### Sezione dati
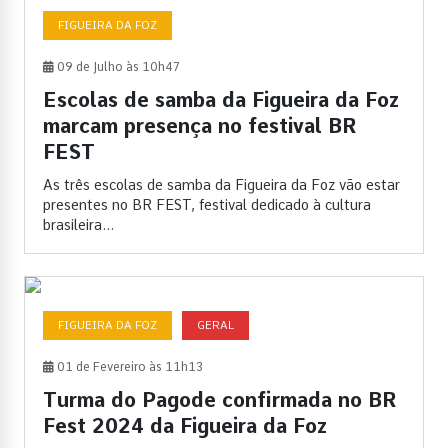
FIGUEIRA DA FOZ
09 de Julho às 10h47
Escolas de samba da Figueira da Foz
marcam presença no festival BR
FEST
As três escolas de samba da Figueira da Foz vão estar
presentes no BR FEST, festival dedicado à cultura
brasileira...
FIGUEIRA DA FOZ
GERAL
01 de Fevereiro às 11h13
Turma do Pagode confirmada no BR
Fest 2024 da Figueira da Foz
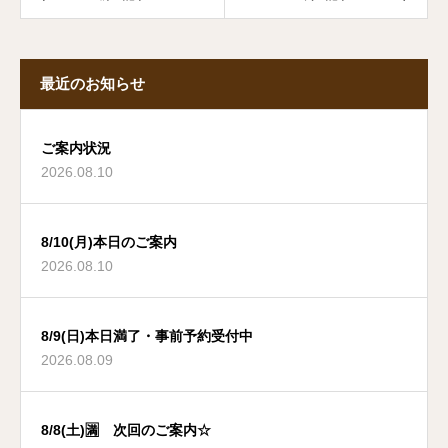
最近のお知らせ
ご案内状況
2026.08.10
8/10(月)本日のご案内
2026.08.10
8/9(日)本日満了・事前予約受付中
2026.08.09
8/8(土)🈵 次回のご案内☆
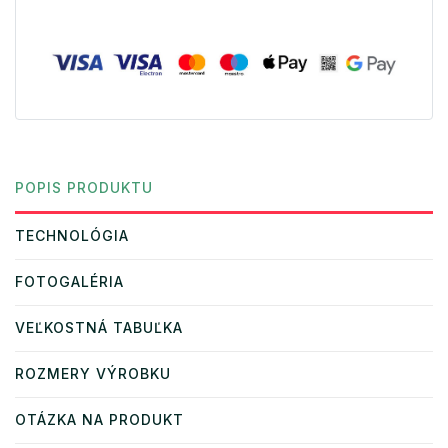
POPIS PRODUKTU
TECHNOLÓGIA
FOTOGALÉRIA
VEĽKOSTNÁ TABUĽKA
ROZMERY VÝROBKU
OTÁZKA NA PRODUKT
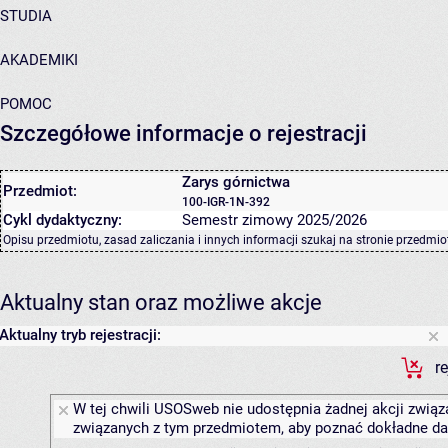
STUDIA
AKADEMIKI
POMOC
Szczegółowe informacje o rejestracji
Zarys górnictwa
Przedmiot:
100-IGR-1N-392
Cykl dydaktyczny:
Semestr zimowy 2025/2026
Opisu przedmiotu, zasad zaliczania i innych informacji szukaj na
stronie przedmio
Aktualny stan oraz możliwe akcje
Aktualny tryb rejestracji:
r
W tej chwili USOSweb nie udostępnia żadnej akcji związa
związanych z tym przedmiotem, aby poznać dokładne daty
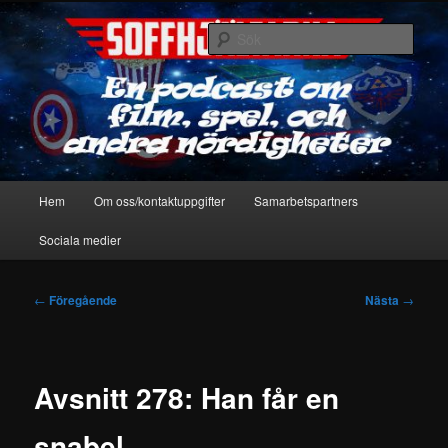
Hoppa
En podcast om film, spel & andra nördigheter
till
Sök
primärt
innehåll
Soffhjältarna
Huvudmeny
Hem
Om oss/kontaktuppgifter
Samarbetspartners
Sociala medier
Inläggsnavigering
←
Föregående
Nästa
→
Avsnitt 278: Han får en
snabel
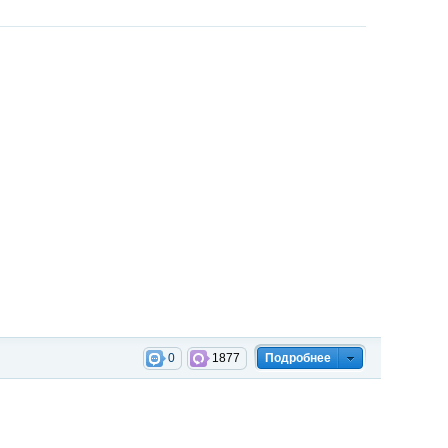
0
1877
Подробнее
--
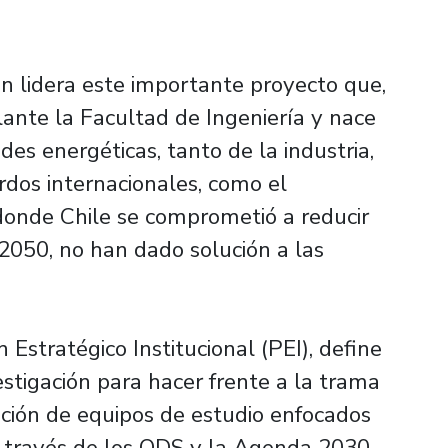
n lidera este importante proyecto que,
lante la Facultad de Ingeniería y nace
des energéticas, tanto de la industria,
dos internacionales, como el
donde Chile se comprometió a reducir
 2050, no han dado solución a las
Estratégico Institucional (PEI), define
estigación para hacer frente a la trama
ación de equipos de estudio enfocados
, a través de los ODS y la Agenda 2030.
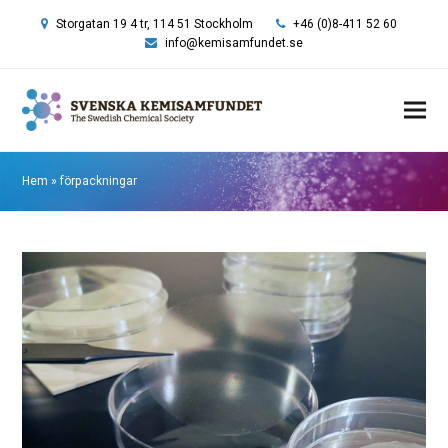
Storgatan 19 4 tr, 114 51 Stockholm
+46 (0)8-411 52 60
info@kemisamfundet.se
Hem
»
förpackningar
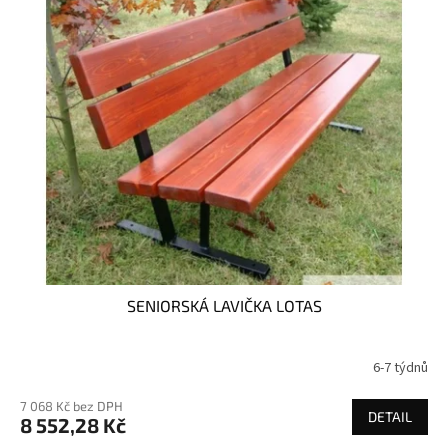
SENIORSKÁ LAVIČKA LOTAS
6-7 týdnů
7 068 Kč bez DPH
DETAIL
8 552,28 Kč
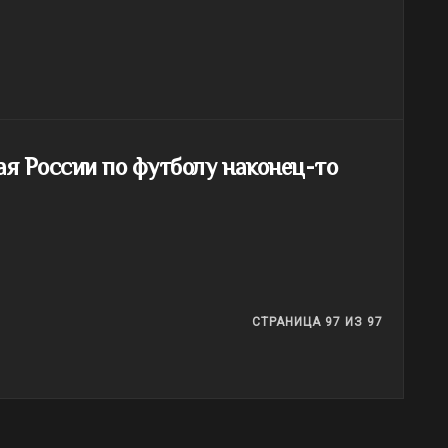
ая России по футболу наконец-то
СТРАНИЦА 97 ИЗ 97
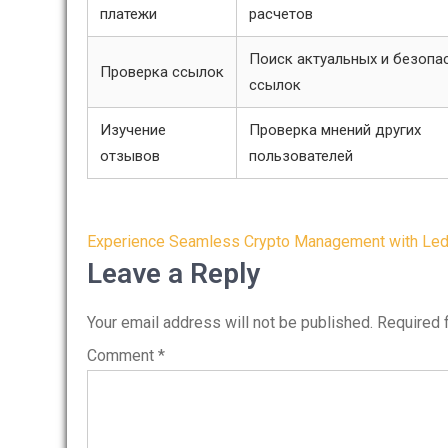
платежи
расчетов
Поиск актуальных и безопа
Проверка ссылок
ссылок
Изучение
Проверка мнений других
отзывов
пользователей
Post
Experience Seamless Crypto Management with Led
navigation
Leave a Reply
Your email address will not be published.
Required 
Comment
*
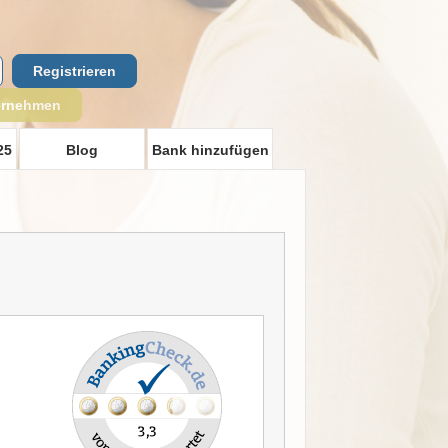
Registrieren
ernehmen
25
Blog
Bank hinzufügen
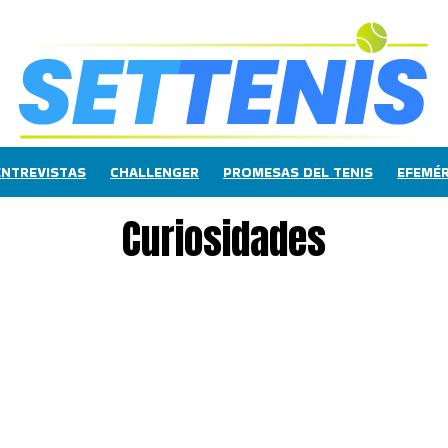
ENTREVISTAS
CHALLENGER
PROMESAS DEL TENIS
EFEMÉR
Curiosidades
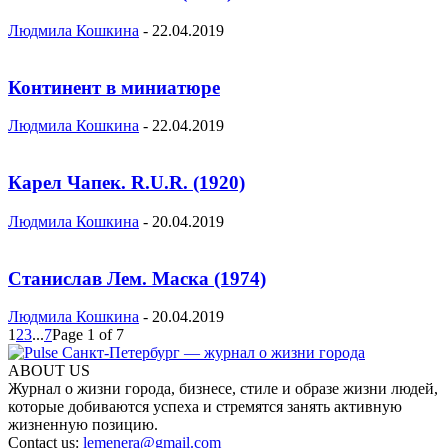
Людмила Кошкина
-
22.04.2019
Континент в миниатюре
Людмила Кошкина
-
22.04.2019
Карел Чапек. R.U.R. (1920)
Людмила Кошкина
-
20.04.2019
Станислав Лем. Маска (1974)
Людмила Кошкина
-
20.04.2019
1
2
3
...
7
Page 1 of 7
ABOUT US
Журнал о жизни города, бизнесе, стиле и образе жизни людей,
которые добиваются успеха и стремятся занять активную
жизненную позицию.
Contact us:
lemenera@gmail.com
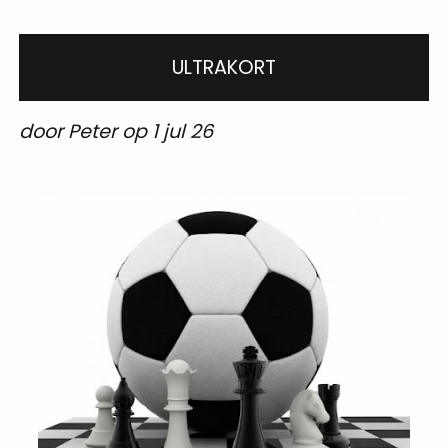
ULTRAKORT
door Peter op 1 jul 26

### Cosa si chiede
Indica quante righe delle voci contengono la parola "Проверка", distinguendo tra maiuscole e minuscole. Scrivi soltanto il numero.

### Compito svolto
2